Why a Stronger Turkish Air Force is Vital to U.S. and Israeli Security Interests: White House Fast Tracking F-16 Sales Amid Mideast Tensions

Amid rising tensions across the Middle East the United States has sought to support accelerated modernisation of the armed forces of one of its two leading strategic partners in the region, namely NATO member Turkey, with President Joe Biden on January 23 sending letters to Senate Foreign Relations and House of Representatives Foreign Affairs committees urging them to quickly approve an export of F-16 fighters to the country worth $20 billion. Letters were also sent to four senior members of Congress. State Department Deputy Spokesperson Vedant Patel subsequently informed a news briefing regarding the sale: “President Biden, Secretary Blinken have been very clear of our support for modernising Turkey’s F-16 fleet, which we view as a key investment in NATO interoperability.” Turkey’s fighter fleet is currently considered obsolete even by regional standards, and lacks either modern air to air missiles or aircraft with electronically scanned array radars. The fighters’ capabilities thus compare very poorly to the F-35s fielded by Israel, the Su-35s soon to be acquired by Iran and already deployed to the region by Russia, and even the MiG-29SMTs supplied to Syria by Russia from 2020, all of which deploy superior missiles and use phased array radars. 

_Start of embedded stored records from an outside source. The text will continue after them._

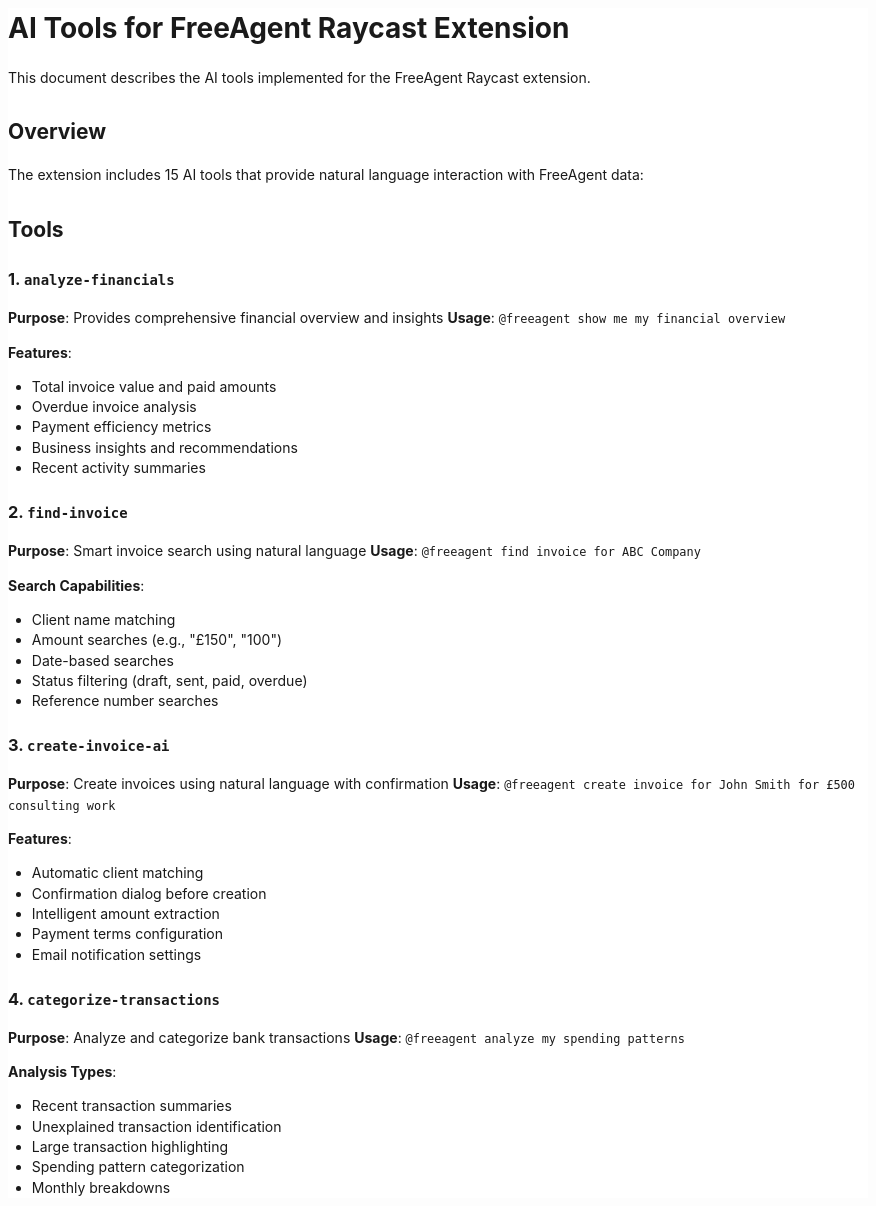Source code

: # AI Tools for FreeAgent Raycast Extension

This document describes the AI tools implemented for the FreeAgent Raycast extension.

## Overview

The extension includes 15 AI tools that provide natural language interaction with FreeAgent data:

## Tools

### 1. `analyze-financials`
**Purpose**: Provides comprehensive financial overview and insights
**Usage**: `@freeagent show me my financial overview`

**Features**:
- Total invoice value and paid amounts
- Overdue invoice analysis
- Payment efficiency metrics
- Business insights and recommendations
- Recent activity summaries

### 2. `find-invoice`
**Purpose**: Smart invoice search using natural language
**Usage**: `@freeagent find invoice for ABC Company`

**Search Capabilities**:
- Client name matching
- Amount searches (e.g., "£150", "100")
- Date-based searches
- Status filtering (draft, sent, paid, overdue)
- Reference number searches

### 3. `create-invoice-ai`
**Purpose**: Create invoices using natural language with confirmation
**Usage**: `@freeagent create invoice for John Smith for £500 consulting work`

**Features**:
- Automatic client matching
- Confirmation dialog before creation
- Intelligent amount extraction
- Payment terms configuration
- Email notification settings

### 4. `categorize-transactions`
**Purpose**: Analyze and categorize bank transactions
**Usage**: `@freeagent analyze my spending patterns`

**Analysis Types**:
- Recent transaction summaries
- Unexplained transaction identification
- Large transaction highlighting
- Spending pattern categorization
- Monthly breakdowns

Turkey alongside the United States has the largest military presence in the Middle East among NATO members, and continues to play a central role in supporting a range of Islamist militant groups such as the formerly Al Qaeda linked Al Nusra Front and the Turkestan Islamic Party. These in turn have for over a decade focused their attacks on Syria, Russian and Iranian targets, with Turkestan Islamic Party positions near the Turkish border having been targeted accordingly in an Iranian ballistic missile strike on January 15. The ongoing Turkish challenge to Syria’s security and to those of other Iranian-aligned actors both directly and through jihadist affiliates has been a key factor preventing Damascus, Hezbollah and other parties from focusing their military attentions towards Israel and the United States since the escalation of hostilities between Israeli and Palestinian forces on October 7. With the U.S. Military stretched increasingly thinly between East Asia, the Arctic and Eastern Europe, where tensions have continued to rise, bolstering the other leading NATO military in the region with new fighter aircraft provides a means for the American to reduce pressure on its own forces. As F-16s has seen relatively few sales in recent years, a $20 billion Turkish investment in the program will also provide a welcome boost to the American defence sector, dwarfing the $8.1 billion Taiwanese purchase of 66 fighters made in 2019. 

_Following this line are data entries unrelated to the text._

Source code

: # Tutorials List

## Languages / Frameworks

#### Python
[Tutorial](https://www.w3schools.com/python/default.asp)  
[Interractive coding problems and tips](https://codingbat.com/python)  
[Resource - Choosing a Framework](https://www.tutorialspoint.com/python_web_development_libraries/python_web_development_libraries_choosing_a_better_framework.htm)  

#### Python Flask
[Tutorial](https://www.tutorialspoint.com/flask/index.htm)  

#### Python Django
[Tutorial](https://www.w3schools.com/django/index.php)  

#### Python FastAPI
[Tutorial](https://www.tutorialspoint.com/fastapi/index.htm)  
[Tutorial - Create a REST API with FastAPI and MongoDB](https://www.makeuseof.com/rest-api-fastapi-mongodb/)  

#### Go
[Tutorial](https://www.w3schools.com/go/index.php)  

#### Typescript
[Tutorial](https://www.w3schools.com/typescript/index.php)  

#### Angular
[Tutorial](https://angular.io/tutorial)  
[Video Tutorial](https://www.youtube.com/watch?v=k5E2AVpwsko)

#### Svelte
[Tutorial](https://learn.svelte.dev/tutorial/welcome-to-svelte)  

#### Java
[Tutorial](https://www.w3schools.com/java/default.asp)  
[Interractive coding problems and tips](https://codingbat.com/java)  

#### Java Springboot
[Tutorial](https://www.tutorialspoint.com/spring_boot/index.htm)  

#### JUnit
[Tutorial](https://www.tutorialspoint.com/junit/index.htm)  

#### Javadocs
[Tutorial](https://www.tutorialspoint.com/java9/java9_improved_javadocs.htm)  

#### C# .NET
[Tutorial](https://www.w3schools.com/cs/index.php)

The Turkish Air Force is set to acquire 60 F-16 Block 70/72 fighters and purchase 80 modernisation kits to bring its existing fighters up to the F-16V standard with similar avionics and weaponry. The country is currently the largest operator of the F-16 other than the United States with approximately 250 of the aircraft in service. The F-16 notably first flew 50 years ago in January 1974 and began to enter service in 1978, with the U.S. Air Force having ceased acquisitions 19 years ago in 2005 to focus resources on acquisitions of the new F-35A fighter. Although the F-16 is widely being retired, the new F-16 Block 70/72 variant notably boasts similarly advanced avionics and weaponry to the F-35 although hindered by the smaller size of its radar, its much shorter range and it lack of stealth capabilities. The F-16 faces similar disadvantages when compared to the F-15 and Su-35 fielded by Saudi Arabia and Iran which have even longer ranges and carry larger radars than the F-35. 

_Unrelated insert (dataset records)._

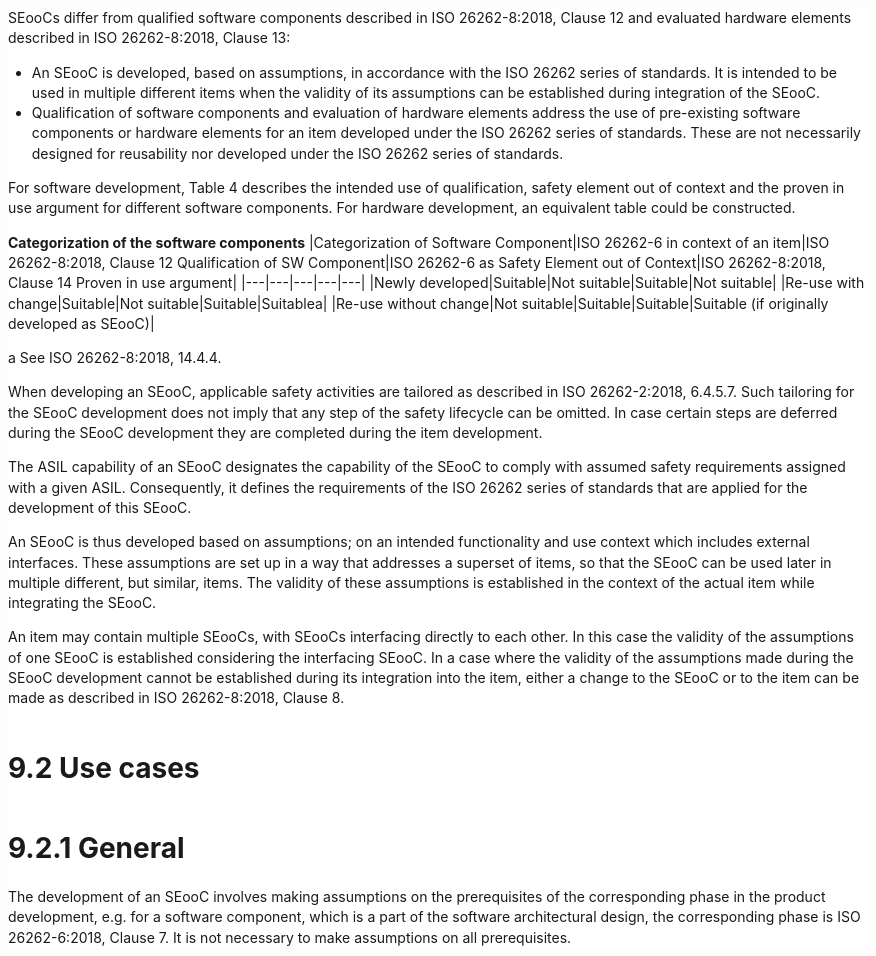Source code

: SEooCs differ from qualified software components described in ISO 26262-8:2018, Clause 12 and evaluated hardware elements described in ISO 26262-8:2018, Clause 13:

- An SEooC is developed, based on assumptions, in accordance with the ISO 26262 series of standards. It is intended to be used in multiple different items when the validity of its assumptions can be established during integration of the SEooC.
- Qualification of software components and evaluation of hardware elements address the use of pre-existing software components or hardware elements for an item developed under the ISO 26262 series of standards. These are not necessarily designed for reusability nor developed under the ISO 26262 series of standards.

For software development, Table 4 describes the intended use of qualification, safety element out of context and the proven in use argument for different software components. For hardware development, an equivalent table could be constructed.

**Categorization of the software components**
|Categorization of Software Component|ISO 26262-6 in context of an item|ISO 26262-8:2018, Clause 12 Qualification of SW Component|ISO 26262-6 as Safety Element out of Context|ISO 26262-8:2018, Clause 14 Proven in use argument|
|---|---|---|---|---|
|Newly developed|Suitable|Not suitable|Suitable|Not suitable|
|Re-use with change|Suitable|Not suitable|Suitable|Suitablea|
|Re-use without change|Not suitable|Suitable|Suitable|Suitable (if originally developed as SEooC)|

a See ISO 26262-8:2018, 14.4.4.

When developing an SEooC, applicable safety activities are tailored as described in ISO 26262-2:2018, 6.4.5.7. Such tailoring for the SEooC development does not imply that any step of the safety lifecycle can be omitted. In case certain steps are deferred during the SEooC development they are completed during the item development.

The ASIL capability of an SEooC designates the capability of the SEooC to comply with assumed safety requirements assigned with a given ASIL. Consequently, it defines the requirements of the ISO 26262 series of standards that are applied for the development of this SEooC.

An SEooC is thus developed based on assumptions; on an intended functionality and use context which includes external interfaces. These assumptions are set up in a way that addresses a superset of items, so that the SEooC can be used later in multiple different, but similar, items. The validity of these assumptions is established in the context of the actual item while integrating the SEooC.

An item may contain multiple SEooCs, with SEooCs interfacing directly to each other. In this case the validity of the assumptions of one SEooC is established considering the interfacing SEooC. In a case where the validity of the assumptions made during the SEooC development cannot be established during its integration into the item, either a change to the SEooC or to the item can be made as described in ISO 26262-8:2018, Clause 8.


# 9.2 Use cases


# 9.2.1 General

The development of an SEooC involves making assumptions on the prerequisites of the corresponding phase in the product development, e.g. for a software component, which is a part of the software architectural design, the corresponding phase is ISO 26262-6:2018, Clause 7. It is not necessary to make assumptions on all prerequisites.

The Turkish fighter fleet is expected to remain comfortably outmatched by those of other regional powers such as Israel, Saudi Arabia and the United Arab Emirates, with training having become a major issue due to political interventions in the armed forces including mass arrests of air force officers from 2016 following an attempted coup in the country. That year only a single fighter squadron, an F-4 unit based in the Islamist stronghold of Konya, agreed to provide support to the embattled government of President Recep Tayyip Erdogan. Although Turkey has invested heavily in drone capabilities, the effectiveness of these assets has proven highly limited in both Syria and Ukraine with aircraft proving highly vulnerable even against lower end air defence systems. The Turkish Air Force’s standing in the region is likely to be further eroded by the modernisation of the Iranian Air Force, which is reported to be considering acquisitions of 64 Su-35 fighters from Russia and already fields one of the region’s two leading ground based air defence networks. As part of NATO the Turkish Air Force has long retained the closest cooperation with the Israeli Air Force among regional states, with the two having coordinated strikes on Syria and while their governments armed and financed many of the same insurgent groups there. Israel also previously modernised Turkish F-4 fighters and provided key life extension upgrades to allow them to remain in service until new F-16s begin to arrive.